抜粋文 =
_ _ _ _
2022/7/19

【注目】売れ線を追わない「独立系書店」が全米でブームの理由

INDEX
  • コロナ期の2年で新規開店が続々
  • 7割の書店がコロナ前より繁盛
  • コロナで深まる顧客との絆
  • 書店がリードする「多様性」
  • 書店がつなぐコミュニティ

コロナ期の2年で新規開店が続々

2021年の前半に、ニューヨークのチャイナタウンで書店をオープンしようと考えたとき、ルーシー・ユー(27)は周囲から「時期が悪すぎる」と反対された。
当時、新型コロナウイルスのパンデミックの影響でチャイナタウンも大きな打撃を受け、数十の店舗やレストランが廃業を余儀なくされていた。アジア系住民に対するヘイトクライムが増加し、地元の住民や商店主たちは動揺していた。
それでもユーは、書店こそまさに、この地域に必要なものだと確信していた。
_ _ _ _
指示 = 独立系書店についての記事を、一字一句変えずに全文そのまま返してください。 独立系書店についての記事だけを手がかりにしてください。

ストラクチャー・フロム・モーションのデータ:
_ _ _ _
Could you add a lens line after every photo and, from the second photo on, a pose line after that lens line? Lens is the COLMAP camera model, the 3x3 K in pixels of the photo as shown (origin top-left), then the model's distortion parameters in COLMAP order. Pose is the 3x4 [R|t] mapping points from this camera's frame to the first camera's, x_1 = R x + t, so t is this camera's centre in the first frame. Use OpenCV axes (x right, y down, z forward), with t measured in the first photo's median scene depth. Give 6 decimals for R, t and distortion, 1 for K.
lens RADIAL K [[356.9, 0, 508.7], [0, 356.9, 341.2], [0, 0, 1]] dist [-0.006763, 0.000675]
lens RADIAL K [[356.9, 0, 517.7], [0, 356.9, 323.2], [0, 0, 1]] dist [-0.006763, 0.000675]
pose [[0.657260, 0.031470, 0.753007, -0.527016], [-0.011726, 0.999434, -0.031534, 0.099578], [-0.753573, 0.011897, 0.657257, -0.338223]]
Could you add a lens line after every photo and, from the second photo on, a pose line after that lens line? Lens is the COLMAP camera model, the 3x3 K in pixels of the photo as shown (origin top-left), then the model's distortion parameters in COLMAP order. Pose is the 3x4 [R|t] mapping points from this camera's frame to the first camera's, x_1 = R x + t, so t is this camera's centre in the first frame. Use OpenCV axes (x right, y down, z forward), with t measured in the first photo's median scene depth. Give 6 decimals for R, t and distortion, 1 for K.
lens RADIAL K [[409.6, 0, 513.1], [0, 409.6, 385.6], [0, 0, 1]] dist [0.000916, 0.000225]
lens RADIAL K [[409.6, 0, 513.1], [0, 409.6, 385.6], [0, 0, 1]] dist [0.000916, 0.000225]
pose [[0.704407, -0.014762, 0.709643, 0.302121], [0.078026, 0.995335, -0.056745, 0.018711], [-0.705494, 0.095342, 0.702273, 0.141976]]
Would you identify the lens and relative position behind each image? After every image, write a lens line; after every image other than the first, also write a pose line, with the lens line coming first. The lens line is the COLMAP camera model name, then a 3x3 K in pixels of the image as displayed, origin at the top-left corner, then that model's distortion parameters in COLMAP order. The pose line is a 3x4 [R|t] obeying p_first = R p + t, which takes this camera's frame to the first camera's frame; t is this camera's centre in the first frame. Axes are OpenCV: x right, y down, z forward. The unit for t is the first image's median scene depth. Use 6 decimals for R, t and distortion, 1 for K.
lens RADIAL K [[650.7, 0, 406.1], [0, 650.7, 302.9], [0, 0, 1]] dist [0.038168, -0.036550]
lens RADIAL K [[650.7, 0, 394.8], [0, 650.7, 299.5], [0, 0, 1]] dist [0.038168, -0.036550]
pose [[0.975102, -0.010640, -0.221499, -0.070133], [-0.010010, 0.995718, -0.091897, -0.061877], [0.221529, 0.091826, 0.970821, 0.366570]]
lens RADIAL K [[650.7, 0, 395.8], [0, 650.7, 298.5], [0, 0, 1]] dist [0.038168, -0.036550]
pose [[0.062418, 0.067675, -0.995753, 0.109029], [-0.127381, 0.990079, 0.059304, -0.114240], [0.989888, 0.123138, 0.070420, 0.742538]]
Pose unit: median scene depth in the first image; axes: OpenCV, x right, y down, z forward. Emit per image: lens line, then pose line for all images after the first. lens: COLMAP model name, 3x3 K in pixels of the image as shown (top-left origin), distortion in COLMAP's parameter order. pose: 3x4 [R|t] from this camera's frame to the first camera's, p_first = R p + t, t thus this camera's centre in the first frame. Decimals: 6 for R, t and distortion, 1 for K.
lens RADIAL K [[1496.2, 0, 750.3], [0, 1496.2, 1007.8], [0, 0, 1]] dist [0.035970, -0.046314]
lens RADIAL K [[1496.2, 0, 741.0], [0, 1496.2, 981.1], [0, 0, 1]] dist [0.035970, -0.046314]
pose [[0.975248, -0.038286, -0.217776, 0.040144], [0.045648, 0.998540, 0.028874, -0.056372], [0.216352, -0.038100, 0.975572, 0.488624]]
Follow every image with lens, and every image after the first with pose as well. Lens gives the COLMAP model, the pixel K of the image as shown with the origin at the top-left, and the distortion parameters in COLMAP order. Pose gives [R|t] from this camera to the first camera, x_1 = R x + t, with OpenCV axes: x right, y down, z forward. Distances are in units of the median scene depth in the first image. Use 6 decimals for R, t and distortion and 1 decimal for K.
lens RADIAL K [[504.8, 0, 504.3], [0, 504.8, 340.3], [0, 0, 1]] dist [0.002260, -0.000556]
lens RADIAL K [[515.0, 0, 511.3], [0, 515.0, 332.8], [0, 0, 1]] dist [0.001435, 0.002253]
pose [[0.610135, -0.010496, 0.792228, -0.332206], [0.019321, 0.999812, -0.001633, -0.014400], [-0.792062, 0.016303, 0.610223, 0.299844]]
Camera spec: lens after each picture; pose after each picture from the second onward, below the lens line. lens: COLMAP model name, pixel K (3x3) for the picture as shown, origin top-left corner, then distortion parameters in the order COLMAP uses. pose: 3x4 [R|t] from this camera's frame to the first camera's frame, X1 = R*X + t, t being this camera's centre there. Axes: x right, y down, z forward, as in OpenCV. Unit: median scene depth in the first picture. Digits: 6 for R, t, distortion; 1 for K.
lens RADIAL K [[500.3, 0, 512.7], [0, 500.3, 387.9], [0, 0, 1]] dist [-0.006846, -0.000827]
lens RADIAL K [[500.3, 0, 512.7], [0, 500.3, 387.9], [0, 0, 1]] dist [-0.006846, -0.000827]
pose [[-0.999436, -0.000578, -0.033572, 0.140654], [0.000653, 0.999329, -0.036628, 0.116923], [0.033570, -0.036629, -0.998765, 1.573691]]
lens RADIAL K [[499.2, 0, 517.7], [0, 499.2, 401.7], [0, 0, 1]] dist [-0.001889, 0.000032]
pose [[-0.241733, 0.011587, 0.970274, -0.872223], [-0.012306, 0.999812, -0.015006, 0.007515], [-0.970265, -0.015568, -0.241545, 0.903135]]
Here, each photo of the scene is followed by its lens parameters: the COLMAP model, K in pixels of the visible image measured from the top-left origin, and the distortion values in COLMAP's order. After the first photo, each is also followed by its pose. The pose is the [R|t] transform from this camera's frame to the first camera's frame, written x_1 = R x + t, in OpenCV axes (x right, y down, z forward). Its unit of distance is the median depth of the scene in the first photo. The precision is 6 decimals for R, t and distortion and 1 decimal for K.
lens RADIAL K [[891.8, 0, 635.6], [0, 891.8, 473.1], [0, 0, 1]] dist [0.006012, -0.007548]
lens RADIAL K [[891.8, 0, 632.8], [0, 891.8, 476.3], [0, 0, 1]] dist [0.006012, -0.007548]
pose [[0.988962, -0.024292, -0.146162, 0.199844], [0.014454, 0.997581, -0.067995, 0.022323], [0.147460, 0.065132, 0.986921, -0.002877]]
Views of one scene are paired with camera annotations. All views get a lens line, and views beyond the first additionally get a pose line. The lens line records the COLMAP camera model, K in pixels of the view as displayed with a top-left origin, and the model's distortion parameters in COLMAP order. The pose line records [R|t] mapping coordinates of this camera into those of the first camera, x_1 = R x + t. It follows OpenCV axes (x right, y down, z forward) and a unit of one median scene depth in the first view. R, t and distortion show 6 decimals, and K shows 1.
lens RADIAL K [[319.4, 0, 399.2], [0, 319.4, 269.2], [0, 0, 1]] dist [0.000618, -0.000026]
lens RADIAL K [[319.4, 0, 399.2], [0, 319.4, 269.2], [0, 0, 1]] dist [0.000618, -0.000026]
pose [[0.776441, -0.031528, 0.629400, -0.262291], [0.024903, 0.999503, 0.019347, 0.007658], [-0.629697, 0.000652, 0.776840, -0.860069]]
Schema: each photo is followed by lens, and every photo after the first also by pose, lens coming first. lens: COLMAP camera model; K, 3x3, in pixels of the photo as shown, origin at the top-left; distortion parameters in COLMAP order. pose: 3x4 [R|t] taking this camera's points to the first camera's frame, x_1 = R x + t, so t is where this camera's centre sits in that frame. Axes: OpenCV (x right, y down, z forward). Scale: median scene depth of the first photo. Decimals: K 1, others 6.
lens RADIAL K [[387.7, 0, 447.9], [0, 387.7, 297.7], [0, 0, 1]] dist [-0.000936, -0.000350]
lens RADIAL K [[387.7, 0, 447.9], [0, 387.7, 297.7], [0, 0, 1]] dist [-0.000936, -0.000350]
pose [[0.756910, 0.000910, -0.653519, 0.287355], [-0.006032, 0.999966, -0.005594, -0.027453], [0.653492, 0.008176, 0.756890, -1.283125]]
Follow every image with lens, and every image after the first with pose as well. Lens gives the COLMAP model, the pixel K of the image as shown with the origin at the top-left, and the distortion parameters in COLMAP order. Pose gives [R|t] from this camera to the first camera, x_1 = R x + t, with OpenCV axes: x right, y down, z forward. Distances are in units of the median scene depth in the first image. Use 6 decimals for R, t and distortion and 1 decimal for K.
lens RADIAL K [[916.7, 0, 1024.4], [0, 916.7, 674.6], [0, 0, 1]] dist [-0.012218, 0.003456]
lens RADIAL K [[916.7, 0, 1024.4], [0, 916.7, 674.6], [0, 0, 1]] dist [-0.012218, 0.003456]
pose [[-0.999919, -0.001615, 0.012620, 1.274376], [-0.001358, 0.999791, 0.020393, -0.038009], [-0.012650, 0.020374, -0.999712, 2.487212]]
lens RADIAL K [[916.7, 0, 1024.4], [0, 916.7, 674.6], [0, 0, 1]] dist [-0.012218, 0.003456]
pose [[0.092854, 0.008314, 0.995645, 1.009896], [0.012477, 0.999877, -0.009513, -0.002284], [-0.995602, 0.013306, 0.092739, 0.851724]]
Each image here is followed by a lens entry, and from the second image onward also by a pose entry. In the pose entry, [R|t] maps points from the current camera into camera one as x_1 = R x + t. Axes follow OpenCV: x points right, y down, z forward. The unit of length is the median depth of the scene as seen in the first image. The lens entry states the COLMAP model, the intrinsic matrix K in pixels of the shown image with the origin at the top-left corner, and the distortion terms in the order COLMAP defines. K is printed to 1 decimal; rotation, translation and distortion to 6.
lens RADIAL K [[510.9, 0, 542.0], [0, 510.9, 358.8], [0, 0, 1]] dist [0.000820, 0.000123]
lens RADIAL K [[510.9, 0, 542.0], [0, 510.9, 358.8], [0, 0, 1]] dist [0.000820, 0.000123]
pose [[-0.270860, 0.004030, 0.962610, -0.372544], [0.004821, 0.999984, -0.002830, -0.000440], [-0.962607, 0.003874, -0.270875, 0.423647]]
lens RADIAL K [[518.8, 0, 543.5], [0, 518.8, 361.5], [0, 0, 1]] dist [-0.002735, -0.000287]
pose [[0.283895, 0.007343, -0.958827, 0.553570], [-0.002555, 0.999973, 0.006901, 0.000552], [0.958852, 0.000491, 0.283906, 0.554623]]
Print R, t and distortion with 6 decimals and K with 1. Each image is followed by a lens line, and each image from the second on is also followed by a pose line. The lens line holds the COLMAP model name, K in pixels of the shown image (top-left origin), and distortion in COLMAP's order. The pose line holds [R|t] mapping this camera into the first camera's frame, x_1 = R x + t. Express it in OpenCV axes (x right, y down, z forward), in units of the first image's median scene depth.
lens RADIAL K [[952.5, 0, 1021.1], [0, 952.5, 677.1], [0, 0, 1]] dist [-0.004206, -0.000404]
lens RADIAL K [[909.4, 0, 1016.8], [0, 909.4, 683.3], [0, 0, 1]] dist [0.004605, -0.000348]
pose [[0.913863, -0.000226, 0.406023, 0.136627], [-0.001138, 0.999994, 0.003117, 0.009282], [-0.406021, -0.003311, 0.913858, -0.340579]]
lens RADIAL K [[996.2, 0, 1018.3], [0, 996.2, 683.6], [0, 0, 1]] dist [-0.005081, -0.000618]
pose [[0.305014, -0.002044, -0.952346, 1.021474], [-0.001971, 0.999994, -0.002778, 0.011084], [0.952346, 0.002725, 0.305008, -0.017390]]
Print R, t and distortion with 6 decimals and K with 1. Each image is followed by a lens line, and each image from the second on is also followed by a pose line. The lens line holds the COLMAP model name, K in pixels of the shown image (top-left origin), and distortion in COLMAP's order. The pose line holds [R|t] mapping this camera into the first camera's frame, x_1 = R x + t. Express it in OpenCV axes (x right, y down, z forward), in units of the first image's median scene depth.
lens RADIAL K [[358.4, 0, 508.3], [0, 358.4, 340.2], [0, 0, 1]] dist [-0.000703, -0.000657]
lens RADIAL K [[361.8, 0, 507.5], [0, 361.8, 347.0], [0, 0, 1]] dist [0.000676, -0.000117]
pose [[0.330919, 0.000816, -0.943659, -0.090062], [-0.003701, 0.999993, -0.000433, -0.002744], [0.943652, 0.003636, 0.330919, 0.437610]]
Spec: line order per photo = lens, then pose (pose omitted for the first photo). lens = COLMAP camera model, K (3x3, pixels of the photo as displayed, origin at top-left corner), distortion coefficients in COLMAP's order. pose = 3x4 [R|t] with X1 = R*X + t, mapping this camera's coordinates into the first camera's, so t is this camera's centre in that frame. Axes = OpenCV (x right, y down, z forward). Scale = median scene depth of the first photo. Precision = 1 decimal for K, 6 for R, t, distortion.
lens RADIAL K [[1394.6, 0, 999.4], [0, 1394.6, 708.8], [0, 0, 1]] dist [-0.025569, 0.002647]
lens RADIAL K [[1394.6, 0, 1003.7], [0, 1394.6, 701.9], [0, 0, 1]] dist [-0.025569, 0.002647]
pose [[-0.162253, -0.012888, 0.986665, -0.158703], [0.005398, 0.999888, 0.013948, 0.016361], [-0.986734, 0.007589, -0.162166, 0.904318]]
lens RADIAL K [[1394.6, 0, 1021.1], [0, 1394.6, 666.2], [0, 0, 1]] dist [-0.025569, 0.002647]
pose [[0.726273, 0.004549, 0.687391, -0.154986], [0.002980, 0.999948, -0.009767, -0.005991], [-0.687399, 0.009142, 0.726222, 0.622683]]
_ _ _ _
解答 =
2022/7/19

【注目】売れ線を追わない「独立系書店」が全米でブームの理由

INDEX
  • コロナ期の2年で新規開店が続々
  • 7割の書店がコロナ前より繁盛
  • コロナで深まる顧客との絆
  • 書店がリードする「多様性」
  • 書店がつなぐコミュニティ

コロナ期の2年で新規開店が続々

2021年の前半に、ニューヨークのチャイナタウンで書店をオープンしようと考えたとき、ルーシー・ユー(27)は周囲から「時期が悪すぎる」と反対された。
当時、新型コロナウイルスのパンデミックの影響でチャイナタウンも大きな打撃を受け、数十の店舗やレストランが廃業を余儀なくされていた。アジア系住民に対するヘイトクライムが増加し、地元の住民や商店主たちは動揺していた。
それでもユーは、書店こそまさに、この地域に必要なものだと確信していた。